Here's an example of how to implement these tokenizers using Hugging Face's tokenizers library and SentencePiece:

from tokenizers import Tokenizer
from tokenizers.models import BPE, WordPiece, Unigram
from tokenizers.trainers import BpeTrainer, WordPieceTrainer, UnigramTrainer
import sentencepiece as spm

# BPE Tokenizer
bpe_tokenizer = Tokenizer(BPE())
bpe_trainer = BpeTrainer(special_tokens=["[UNK]", "[CLS]", "[SEP]", "[PAD]", "[MASK]"])
bpe_tokenizer.train(files=["path/to/files"], trainer=bpe_trainer)

# WordPiece Tokenizer
wp_tokenizer = Tokenizer(WordPiece())
wp_trainer = WordPieceTrainer(special_tokens=["[UNK]", "[CLS]", "[SEP]", "[PAD]", "[MASK]"])
wp_tokenizer.train(files=["path/to/files"], trainer=wp_trainer)

# Unigram Tokenizer
unigram_tokenizer = Tokenizer(Unigram())
unigram_trainer = UnigramTrainer(special_tokens=["[UNK]", "[CLS]", "[SEP]", "[PAD]", "[MASK]"])
unigram_tokenizer.train(files=["path/to/files"], trainer=unigram_trainer)

# SentencePiece Tokenizer
spm.SentencePieceTrainer.train(input="path/to/files", model_prefix="spm_model", model_type="bpe", vocab_size=32000)
sp = spm.SentencePieceProcessor()
sp.load("spm_model.model")

# Example usage
text = "Hello, how are you today?"
print("BPE:", bpe_tokenizer.encode(text).tokens)
print("WordPiece:", wp_tokenizer.encode(text).tokens)
print("Unigram:", unigram_tokenizer.encode(text).tokens)
print("SentencePiece:", sp.encode(text, out_type=str))

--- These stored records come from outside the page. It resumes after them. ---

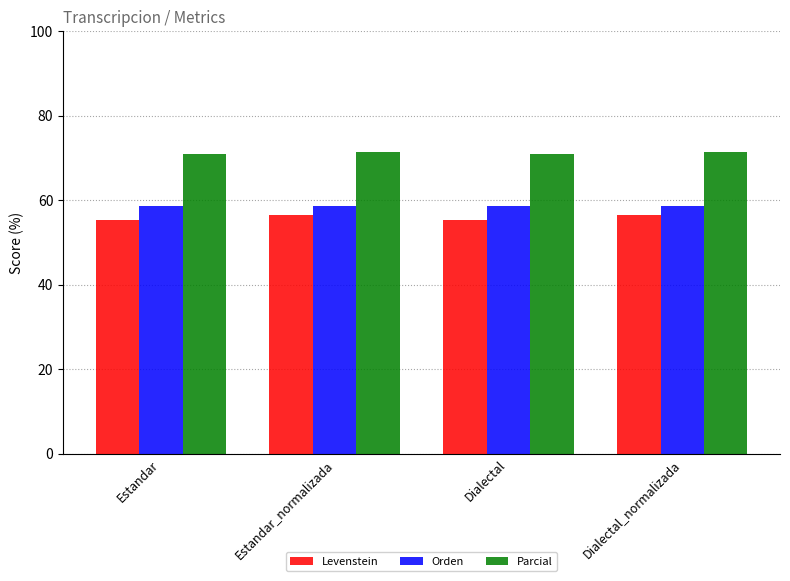

Count the number of data series in this chart.

3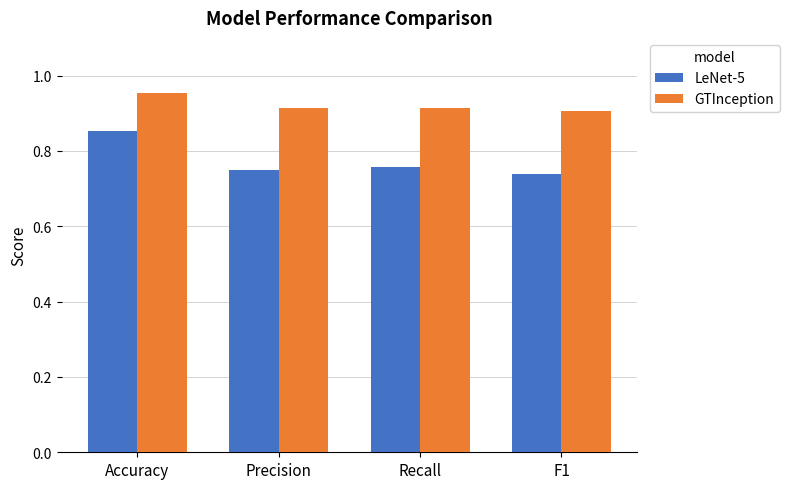

Rank the series by their average value, from highest to lowest.

GTInception, LeNet-5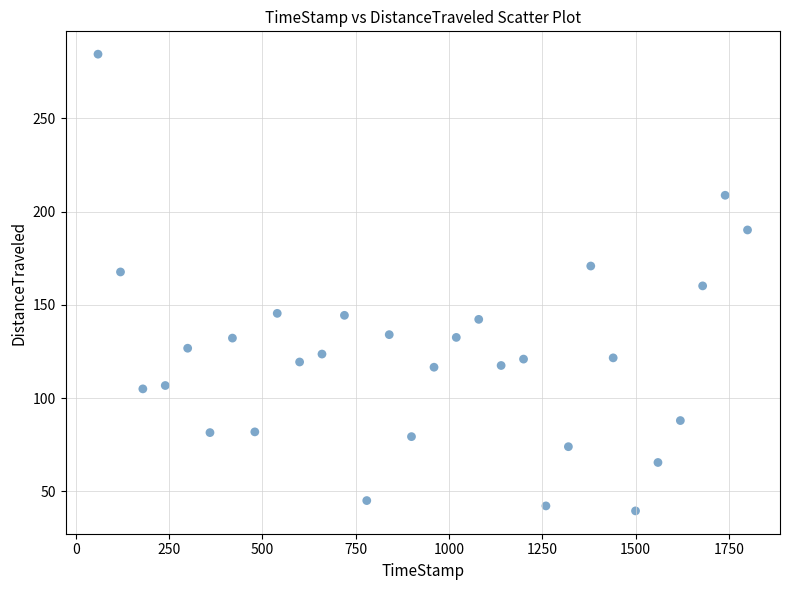

What is the range of X values (max minus min)?

1740.2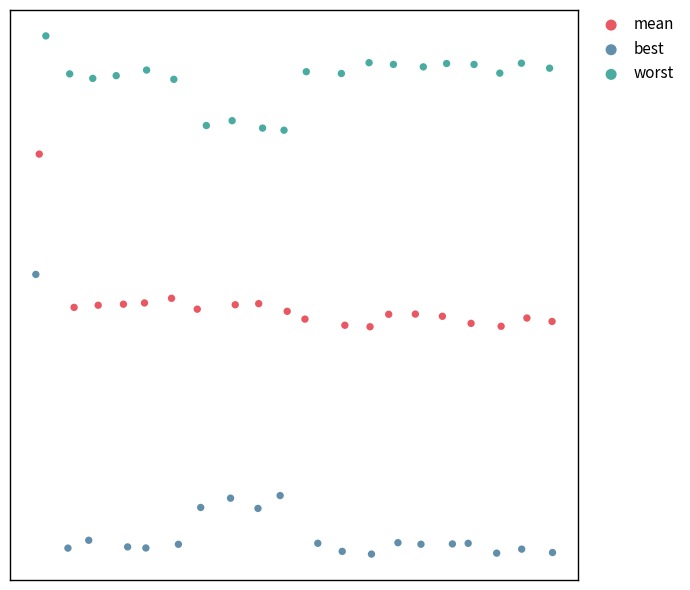

What are all the series names shown in the legend?

mean, best, worst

This code demonstrates how to create, train, and use each type of tokenizer, including SentencePiece.

Conclusion

Each tokenization algorithm has its strengths and is suited for different types of NLP tasks. BPE and WordPiece are widely used in many popular language models, while Unigram offers a probabilistic approach to tokenization. SentencePiece stands out for its language-agnostic nature and ability to handle raw text input, making it particularly useful for multilingual models and languages without clear word boundaries.

The choice between these algorithms often depends on the specific requirements of the project, the language being processed, computational resources, and the need for language-agnostic processing. As NLP continues to evolve, these tokenization methods play a crucial role in improving the performance and versatility of language models.